■ **TASK BRIEF**: The stretch wanted below opens at the line containing "coconut or fruit" and closes at the line containing "6pm) before the". Please return it exactly, with no other lines.

Start of SUPPLIED MATERIAL

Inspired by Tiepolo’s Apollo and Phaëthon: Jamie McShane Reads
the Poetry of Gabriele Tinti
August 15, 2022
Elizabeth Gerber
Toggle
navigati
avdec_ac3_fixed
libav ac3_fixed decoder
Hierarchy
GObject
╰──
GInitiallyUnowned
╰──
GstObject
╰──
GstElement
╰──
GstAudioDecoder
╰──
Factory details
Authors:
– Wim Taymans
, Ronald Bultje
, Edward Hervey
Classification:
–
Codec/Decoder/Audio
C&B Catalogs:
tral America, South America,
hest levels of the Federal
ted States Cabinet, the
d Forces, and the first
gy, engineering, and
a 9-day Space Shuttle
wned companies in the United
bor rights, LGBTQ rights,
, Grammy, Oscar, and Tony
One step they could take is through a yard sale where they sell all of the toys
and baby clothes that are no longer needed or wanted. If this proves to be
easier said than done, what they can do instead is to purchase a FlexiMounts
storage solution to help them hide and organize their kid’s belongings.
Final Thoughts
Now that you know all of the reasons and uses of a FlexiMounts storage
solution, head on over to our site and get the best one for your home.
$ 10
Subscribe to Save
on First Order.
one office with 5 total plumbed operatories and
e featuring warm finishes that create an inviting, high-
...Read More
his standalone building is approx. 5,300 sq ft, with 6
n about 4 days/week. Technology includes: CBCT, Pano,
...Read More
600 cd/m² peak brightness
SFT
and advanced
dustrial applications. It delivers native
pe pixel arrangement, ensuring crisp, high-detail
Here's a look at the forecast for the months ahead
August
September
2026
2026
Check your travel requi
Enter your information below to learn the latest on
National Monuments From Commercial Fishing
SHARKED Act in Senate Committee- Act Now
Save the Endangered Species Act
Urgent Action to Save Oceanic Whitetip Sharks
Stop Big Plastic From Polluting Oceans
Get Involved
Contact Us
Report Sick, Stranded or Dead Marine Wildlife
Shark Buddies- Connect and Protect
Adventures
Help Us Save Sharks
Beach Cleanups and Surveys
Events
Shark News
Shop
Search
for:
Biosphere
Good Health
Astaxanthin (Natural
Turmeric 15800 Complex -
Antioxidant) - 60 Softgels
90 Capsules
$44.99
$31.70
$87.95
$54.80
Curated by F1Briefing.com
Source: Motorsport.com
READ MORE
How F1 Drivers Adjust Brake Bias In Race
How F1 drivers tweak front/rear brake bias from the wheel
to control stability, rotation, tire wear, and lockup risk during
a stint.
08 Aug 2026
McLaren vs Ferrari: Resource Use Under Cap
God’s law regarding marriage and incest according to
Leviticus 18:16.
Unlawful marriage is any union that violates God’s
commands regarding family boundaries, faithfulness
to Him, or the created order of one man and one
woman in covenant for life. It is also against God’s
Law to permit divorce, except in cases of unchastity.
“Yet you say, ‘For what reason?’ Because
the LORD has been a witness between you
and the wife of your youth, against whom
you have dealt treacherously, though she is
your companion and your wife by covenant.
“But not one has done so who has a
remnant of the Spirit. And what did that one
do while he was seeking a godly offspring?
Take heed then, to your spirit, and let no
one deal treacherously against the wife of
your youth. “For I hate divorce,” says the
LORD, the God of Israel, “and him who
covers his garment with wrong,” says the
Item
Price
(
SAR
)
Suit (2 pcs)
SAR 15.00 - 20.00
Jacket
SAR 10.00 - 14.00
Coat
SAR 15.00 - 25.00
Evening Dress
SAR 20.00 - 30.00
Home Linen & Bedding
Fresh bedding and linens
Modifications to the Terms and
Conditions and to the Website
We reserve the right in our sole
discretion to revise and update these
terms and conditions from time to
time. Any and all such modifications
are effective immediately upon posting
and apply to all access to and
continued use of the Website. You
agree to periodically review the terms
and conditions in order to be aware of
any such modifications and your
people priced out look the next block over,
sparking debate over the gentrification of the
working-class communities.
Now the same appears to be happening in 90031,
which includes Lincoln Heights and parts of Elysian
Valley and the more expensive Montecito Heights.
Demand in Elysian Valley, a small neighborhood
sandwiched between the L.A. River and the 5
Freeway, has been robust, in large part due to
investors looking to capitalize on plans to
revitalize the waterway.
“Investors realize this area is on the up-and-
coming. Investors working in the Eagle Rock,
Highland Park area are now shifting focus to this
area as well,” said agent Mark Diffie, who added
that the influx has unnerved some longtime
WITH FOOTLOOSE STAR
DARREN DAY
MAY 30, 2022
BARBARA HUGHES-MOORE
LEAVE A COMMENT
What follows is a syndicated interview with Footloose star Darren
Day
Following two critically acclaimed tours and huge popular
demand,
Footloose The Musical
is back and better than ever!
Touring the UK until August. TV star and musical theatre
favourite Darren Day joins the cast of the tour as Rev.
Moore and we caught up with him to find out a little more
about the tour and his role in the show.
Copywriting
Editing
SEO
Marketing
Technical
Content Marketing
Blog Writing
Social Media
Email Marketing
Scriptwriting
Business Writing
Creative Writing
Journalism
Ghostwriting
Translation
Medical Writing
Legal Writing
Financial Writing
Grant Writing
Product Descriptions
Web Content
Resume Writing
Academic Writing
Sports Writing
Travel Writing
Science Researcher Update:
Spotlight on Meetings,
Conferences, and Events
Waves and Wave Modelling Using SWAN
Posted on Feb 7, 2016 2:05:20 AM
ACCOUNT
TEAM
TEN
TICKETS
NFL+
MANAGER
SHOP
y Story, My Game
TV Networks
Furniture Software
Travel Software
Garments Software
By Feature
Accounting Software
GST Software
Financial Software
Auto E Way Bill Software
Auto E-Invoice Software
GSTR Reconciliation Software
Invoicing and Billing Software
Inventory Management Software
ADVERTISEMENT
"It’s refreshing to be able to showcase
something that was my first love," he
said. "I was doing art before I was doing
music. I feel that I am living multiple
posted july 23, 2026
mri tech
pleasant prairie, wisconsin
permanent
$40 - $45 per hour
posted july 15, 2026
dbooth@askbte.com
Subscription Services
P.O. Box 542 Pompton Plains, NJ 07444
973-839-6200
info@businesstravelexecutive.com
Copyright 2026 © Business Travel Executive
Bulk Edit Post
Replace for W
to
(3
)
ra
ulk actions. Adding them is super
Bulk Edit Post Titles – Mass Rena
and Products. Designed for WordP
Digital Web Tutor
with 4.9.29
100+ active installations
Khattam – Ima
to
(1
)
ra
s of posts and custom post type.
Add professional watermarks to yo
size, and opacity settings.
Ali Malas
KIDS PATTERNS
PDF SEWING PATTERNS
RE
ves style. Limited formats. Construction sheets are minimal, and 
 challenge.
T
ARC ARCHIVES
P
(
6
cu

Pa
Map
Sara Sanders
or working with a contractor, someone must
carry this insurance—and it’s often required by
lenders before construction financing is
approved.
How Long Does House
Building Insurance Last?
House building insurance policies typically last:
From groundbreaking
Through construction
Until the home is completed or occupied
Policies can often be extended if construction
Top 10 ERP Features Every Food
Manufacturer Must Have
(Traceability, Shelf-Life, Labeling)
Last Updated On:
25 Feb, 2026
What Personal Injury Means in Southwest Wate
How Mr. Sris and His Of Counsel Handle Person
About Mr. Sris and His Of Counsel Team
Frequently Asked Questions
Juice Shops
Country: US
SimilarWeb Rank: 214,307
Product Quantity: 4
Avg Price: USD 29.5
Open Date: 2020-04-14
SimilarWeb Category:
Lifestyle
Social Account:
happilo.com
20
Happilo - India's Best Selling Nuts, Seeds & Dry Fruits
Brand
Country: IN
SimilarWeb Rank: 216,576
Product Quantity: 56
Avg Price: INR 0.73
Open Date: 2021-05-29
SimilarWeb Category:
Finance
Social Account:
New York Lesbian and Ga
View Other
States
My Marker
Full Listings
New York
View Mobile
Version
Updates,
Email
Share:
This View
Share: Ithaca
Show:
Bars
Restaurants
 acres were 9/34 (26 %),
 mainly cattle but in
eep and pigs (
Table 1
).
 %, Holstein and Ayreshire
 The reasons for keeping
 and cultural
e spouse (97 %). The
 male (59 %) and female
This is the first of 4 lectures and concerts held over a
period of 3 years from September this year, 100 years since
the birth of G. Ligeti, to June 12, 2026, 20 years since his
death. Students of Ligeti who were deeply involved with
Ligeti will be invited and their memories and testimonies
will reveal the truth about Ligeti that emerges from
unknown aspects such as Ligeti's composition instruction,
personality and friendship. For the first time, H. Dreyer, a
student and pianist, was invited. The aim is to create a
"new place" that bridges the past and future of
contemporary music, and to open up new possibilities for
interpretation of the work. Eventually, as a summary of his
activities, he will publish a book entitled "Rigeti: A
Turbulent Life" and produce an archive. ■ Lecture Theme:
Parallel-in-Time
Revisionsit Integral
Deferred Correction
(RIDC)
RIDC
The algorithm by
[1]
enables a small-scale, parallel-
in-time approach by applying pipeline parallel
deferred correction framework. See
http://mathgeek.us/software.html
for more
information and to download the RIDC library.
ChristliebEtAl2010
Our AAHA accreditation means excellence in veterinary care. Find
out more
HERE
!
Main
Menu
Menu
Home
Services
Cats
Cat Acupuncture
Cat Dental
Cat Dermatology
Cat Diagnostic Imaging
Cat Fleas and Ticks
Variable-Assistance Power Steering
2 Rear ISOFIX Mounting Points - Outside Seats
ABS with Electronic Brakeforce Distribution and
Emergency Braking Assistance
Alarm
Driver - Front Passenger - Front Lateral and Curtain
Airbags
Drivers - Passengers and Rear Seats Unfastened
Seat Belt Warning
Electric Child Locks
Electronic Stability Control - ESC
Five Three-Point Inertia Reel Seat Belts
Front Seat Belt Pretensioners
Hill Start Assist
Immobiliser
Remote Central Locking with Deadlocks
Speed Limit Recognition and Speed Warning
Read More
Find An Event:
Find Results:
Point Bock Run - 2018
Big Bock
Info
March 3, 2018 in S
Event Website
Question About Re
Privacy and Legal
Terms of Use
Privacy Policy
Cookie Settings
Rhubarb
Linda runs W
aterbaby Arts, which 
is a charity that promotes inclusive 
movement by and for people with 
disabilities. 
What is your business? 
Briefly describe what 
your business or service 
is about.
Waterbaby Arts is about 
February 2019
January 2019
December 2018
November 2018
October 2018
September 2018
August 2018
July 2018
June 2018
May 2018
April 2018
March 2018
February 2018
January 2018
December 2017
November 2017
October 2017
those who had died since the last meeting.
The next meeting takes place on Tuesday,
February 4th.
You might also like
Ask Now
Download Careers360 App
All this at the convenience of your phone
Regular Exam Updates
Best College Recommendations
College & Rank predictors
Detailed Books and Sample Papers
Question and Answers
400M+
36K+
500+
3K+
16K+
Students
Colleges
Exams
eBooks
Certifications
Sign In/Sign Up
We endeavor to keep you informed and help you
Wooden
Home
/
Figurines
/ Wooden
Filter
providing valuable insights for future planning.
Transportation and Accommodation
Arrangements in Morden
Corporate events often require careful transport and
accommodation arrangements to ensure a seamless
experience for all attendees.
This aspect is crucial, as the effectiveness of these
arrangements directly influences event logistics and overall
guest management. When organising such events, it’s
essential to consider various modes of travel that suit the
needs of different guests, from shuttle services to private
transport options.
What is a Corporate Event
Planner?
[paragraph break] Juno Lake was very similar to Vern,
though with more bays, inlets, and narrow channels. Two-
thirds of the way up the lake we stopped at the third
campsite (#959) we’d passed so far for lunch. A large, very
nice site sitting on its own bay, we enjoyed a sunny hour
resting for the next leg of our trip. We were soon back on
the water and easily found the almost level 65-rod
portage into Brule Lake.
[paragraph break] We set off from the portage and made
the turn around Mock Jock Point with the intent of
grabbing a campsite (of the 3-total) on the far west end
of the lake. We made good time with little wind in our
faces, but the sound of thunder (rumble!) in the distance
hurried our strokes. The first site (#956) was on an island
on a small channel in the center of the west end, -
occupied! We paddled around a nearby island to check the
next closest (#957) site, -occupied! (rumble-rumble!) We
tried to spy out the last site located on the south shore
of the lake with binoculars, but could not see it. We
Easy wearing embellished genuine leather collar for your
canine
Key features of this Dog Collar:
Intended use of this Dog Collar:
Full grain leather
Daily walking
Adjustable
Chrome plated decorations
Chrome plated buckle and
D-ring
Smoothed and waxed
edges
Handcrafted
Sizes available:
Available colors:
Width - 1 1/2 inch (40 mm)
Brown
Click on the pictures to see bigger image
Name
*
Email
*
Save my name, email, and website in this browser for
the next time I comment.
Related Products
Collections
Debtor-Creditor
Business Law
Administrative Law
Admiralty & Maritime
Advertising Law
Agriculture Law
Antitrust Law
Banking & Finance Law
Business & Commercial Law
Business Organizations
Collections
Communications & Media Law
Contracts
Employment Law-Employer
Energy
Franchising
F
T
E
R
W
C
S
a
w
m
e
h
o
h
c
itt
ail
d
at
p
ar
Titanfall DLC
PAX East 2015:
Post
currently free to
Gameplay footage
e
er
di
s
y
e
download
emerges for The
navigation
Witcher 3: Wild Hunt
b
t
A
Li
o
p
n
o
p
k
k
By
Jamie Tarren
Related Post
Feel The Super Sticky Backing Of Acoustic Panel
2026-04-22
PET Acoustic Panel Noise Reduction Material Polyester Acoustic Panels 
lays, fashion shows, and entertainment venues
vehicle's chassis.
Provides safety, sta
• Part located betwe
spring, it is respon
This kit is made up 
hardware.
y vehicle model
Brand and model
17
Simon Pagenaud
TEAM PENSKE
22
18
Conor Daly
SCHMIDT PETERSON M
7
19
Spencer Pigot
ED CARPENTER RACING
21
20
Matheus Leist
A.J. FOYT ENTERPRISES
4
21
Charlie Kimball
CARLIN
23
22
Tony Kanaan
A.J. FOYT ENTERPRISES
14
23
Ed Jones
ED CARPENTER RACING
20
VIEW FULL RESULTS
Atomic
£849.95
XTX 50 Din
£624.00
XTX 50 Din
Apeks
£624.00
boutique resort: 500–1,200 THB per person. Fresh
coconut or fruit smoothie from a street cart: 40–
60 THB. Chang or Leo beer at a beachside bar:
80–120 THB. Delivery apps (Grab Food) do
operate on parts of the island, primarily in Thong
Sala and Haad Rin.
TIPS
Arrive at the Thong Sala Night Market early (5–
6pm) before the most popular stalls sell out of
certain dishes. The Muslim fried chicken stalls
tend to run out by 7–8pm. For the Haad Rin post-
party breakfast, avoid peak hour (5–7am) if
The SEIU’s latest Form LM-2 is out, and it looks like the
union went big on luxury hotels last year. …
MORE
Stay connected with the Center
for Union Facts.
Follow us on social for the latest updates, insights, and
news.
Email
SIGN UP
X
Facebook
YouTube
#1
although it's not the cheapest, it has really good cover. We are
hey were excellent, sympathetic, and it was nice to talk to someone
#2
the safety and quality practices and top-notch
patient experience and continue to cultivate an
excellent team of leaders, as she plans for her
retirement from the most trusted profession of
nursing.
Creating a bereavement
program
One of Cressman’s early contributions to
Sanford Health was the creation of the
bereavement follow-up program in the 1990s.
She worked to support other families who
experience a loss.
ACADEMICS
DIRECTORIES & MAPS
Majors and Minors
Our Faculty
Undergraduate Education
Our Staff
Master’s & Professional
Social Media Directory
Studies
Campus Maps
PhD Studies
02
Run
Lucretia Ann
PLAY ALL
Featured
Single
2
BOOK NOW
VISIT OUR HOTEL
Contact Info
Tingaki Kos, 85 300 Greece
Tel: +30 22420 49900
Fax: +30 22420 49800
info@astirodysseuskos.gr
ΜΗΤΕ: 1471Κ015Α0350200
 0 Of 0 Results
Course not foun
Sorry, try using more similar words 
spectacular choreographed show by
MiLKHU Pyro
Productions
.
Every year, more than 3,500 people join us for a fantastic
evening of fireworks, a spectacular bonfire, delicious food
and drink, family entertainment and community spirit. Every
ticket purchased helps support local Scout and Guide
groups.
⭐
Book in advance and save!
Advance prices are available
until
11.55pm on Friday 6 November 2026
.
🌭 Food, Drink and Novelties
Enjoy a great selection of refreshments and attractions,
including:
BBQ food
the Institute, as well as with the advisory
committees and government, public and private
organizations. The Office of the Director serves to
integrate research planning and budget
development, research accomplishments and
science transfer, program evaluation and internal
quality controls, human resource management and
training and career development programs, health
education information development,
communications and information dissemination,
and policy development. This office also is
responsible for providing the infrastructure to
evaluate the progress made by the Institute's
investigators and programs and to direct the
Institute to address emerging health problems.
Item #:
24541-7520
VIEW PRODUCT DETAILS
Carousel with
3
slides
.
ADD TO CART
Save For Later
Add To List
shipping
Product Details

End of SUPPLIED MATERIAL

■ **SOLUTION TO THIS EXERCISE**:
coconut or fruit smoothie from a street cart: 40–
60 THB. Chang or Leo beer at a beachside bar:
80–120 THB. Delivery apps (Grab Food) do
operate on parts of the island, primarily in Thong
Sala and Haad Rin.
TIPS
Arrive at the Thong Sala Night Market early (5–
6pm) before the most popular stalls sell out of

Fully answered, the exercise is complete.